In the mass trial on 31 January 2018, Ali was sentenced to death for allegedly assisting in the 1 January 2017 escape from Jau Prison. In addition to the charges relating to the prison break, Ali was also charged with killing a security officer on 29 January 2017, firing on a security patrol and injuring one of its officers on 14 January 2017, and possessing firearms. Ali was additionally stripped of his Bahraini nationality. As is the case with the other defendants, at no time during his detention was he allowed to meet with his attorney, and he was obliged to change lawyers because they feared reprisals.
Ali was transferred to Jau Prison on 2 February 2018, where the guards beat him upon arrival. In early February, he was arbitrarily placed in solitary confinement, tortured for six consecutive hours, and taken to an unknown location, presumably in order for him to be further subjected to abuse.
On 28 January 2019, the Bahraini High Court of Appeals confirmed Ali’s death sentence and Ahmed’s life term. On 6 May 2019 the Court of Cassation, Bahrain’s highest court, upheld both sentences. Ali is one of eight men currently at imminent risk of execution in Bahrain.

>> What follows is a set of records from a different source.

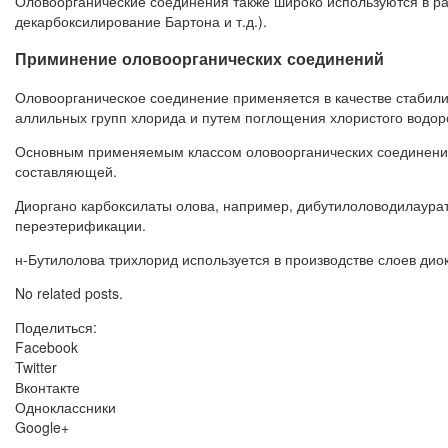
Оловоорганические соединения также широко используются в р
декарбоксилирование Бартона и т.д.).
Приминение оловоорганических соединений
Оловоорганическое соединение применяется в качестве стабили
аллильных групп хлорида и путем поглощения хлористого водоро
Основным применяемым классом оловоорганических соединений
составляющей.
Диоргано карбоксилаты олова, например, дибутилоловодилаурат
переэтерификации.
н-Бутилолова трихлорид используется в производстве слоев ди
No related posts.
Поделиться:
Facebook
Twitter
Вконтакте
Одноклассники
Google+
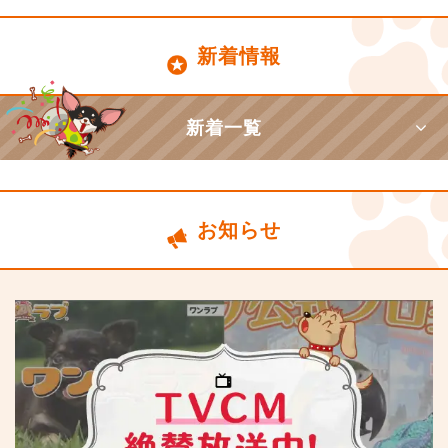
新着情報
新着一覧
お知らせ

Bahrain’s actions violate several norms of international law by which it is bound, including the Convention Against Torture and Other Cruel, Inhuman or Degrading Treatment or Punishment and the International Covenant on Civil and Political Rights.
ADHRB calls upon Bahrain to abide by its international obligations by annulling Ahmed and Ali’s convictions based on proceedings conducted in violation of the right to a fair trial, and to ensure that any future criminal proceedings brought against them are in conformity with international norms and standards. We also urge the authorities to investigate allegations of ill-treatment and torture by authorities in Bahraini prisons, and hold those authorities accountable.
Editor’s note: This piece was edited on 15 May 2019 to correct an error. ADHRB previously stated the date of Ali AlArab’s arrest as 9 February 2018, when the correct date is 9 February 2017.
Additional information concerning the appeals process was included on 15 May 2019 as well.